Department of Computer Science at UH

University of Houston

Department of Computer Science

In Partial Fulfillment of the Requirements for the Degree of
Master of Science

Naveen K R Ginne

Will defend his thesis

A Simulation-based Experimental Study of Distributed Coalition Formation for Collaborative Multi-Agent Systems

Abstract

We study scalable and efficient coordination algorithms for collaborative multi-agent systems (MAS). The coordination problem we address is coalition formation in a fully decentralized, resource-bounded setting. More specifically, we analyze, simulate and optimize the Maximal Clique based Distributed Coalition Formation (MCDCF) algorithm .In this thesis we verified the theoretical claims made by the core MCDCF algorithm. Based on the simulation experiments we made design changes and improvements to the core MCDCF. One of the improvements was to add a tie breaking mechanism which addresses how an agent that is modifying its coalition choices due to a lack of consensus in the prior rounds moves down the lattice of subsets of its neighborhood list to get new coalitions. The criteria that determine whether and when is an agent to be forced to change its coalition choice in the original version of MCDCF slowed down the convergence rate of the algorithm. In the thesis using a new criteria we improved the convergence rate of the algorithm.
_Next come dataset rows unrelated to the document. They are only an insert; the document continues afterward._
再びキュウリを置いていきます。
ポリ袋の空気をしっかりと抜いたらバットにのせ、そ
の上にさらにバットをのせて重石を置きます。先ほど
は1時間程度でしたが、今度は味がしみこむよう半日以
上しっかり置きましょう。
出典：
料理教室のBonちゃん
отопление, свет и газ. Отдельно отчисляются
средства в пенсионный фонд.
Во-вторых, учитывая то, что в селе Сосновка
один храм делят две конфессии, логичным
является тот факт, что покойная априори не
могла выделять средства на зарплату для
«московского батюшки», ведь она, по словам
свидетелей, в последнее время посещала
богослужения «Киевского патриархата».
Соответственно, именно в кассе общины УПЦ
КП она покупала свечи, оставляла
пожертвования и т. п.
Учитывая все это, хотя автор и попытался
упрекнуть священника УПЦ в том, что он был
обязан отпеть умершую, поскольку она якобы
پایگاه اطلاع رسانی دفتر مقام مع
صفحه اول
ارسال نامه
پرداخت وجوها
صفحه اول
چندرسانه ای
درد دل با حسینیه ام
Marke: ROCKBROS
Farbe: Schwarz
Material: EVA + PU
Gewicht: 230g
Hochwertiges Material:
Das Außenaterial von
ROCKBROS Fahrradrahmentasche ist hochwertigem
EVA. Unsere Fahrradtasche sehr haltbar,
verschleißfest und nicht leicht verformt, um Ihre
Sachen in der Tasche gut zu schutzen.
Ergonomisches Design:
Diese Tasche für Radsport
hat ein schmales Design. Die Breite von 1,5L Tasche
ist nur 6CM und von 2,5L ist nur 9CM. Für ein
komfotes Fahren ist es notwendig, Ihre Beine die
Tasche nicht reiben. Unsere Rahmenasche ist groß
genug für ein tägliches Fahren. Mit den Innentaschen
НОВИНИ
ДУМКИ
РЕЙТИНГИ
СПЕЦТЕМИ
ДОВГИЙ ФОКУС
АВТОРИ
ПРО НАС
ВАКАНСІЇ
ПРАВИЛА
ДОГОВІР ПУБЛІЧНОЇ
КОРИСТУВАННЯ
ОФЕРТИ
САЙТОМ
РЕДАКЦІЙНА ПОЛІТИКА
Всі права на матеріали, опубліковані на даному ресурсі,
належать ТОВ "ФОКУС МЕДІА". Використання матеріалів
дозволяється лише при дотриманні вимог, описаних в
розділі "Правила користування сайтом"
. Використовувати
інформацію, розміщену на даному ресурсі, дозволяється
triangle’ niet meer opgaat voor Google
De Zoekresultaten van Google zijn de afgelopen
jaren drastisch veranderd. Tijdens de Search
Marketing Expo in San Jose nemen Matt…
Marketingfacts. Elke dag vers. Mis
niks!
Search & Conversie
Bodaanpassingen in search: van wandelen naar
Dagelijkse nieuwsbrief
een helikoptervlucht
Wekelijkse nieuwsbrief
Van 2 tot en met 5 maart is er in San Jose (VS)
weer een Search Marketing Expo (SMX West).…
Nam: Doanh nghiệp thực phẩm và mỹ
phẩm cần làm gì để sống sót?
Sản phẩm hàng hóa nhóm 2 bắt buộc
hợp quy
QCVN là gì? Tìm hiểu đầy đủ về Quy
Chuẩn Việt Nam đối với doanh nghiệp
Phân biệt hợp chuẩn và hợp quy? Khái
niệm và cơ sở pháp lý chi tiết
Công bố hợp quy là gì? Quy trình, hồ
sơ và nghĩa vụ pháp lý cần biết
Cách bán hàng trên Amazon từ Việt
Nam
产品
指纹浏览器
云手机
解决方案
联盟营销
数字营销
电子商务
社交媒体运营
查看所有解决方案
This thesis also reports our work on fully decentralized collaborative coalition formation on sparse underlying MAS topologies and outlines our experiments with various versions of optimized MCDCF on Erdos–Rényi random graphs and the Small world random graphs. We performed statistical analysis of MCDCF performance on random graphs in two scenarios. In one scenario, we studied performance when the graph density is held fixed and the total number of nodes is increased. In the second scenario, we fixed the total number of nodes but varied the graph density, that is, the average number of neighbors per node. The results of these simulations matched our theoretical claims when the graph structure was random. Finally, we briefly discuss what we have learned from our experiments and outline future work under consideration.

Date: Thursday, December 1, 2011
Time: 1:30 PM
Place: 550-PGH
Faculty, students, and the general public are invited.